Instructions to follow: For the data below, report how many lines contain the string "援助会員" and write nothing more.

====== Raw data

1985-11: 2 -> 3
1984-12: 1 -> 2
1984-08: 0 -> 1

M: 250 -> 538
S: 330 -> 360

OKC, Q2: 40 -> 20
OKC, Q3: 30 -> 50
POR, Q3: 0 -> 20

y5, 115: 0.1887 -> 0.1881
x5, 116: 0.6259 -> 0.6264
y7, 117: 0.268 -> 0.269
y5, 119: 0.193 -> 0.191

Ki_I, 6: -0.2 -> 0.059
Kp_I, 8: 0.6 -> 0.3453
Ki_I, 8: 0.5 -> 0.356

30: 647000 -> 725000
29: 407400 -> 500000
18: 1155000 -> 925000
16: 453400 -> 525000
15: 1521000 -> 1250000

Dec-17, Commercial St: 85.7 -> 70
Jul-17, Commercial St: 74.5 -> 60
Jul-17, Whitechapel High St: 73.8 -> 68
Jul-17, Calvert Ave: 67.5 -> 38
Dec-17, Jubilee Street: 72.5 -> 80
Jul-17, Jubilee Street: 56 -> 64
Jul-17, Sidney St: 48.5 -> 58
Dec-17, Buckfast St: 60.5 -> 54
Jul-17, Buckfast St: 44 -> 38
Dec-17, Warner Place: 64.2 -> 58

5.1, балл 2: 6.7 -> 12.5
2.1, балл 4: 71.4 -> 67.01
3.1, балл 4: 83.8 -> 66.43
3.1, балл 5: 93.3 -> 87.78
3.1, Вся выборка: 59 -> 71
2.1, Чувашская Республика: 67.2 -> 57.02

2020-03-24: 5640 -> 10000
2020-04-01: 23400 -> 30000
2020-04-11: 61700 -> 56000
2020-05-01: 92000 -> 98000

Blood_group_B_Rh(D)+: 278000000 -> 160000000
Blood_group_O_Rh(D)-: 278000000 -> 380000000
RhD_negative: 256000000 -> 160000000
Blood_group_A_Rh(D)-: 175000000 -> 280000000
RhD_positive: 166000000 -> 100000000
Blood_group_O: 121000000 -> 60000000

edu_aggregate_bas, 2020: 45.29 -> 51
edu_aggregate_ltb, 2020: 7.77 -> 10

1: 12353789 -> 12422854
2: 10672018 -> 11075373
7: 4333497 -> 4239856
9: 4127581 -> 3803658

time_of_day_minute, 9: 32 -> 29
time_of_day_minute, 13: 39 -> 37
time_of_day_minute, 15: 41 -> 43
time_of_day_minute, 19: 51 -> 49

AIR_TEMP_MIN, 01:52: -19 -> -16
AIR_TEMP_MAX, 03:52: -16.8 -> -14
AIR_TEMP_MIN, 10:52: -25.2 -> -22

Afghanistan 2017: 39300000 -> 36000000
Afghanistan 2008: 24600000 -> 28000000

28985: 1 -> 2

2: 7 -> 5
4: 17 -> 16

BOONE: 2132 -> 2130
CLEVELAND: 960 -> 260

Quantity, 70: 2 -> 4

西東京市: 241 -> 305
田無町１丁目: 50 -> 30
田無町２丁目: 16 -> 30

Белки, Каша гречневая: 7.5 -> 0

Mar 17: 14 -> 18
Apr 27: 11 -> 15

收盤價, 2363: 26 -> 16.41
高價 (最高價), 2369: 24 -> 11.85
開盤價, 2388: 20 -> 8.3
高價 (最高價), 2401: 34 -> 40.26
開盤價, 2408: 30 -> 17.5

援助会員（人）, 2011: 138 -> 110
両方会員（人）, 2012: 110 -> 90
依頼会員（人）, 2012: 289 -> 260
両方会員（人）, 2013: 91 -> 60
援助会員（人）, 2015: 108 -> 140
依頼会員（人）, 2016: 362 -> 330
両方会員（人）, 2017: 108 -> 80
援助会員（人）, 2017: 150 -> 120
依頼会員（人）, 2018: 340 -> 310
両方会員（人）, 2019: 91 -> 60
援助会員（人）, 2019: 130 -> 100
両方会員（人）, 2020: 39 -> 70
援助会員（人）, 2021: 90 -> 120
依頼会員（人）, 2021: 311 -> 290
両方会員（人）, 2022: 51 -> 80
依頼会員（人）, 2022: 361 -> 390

============

Exercise solution: 5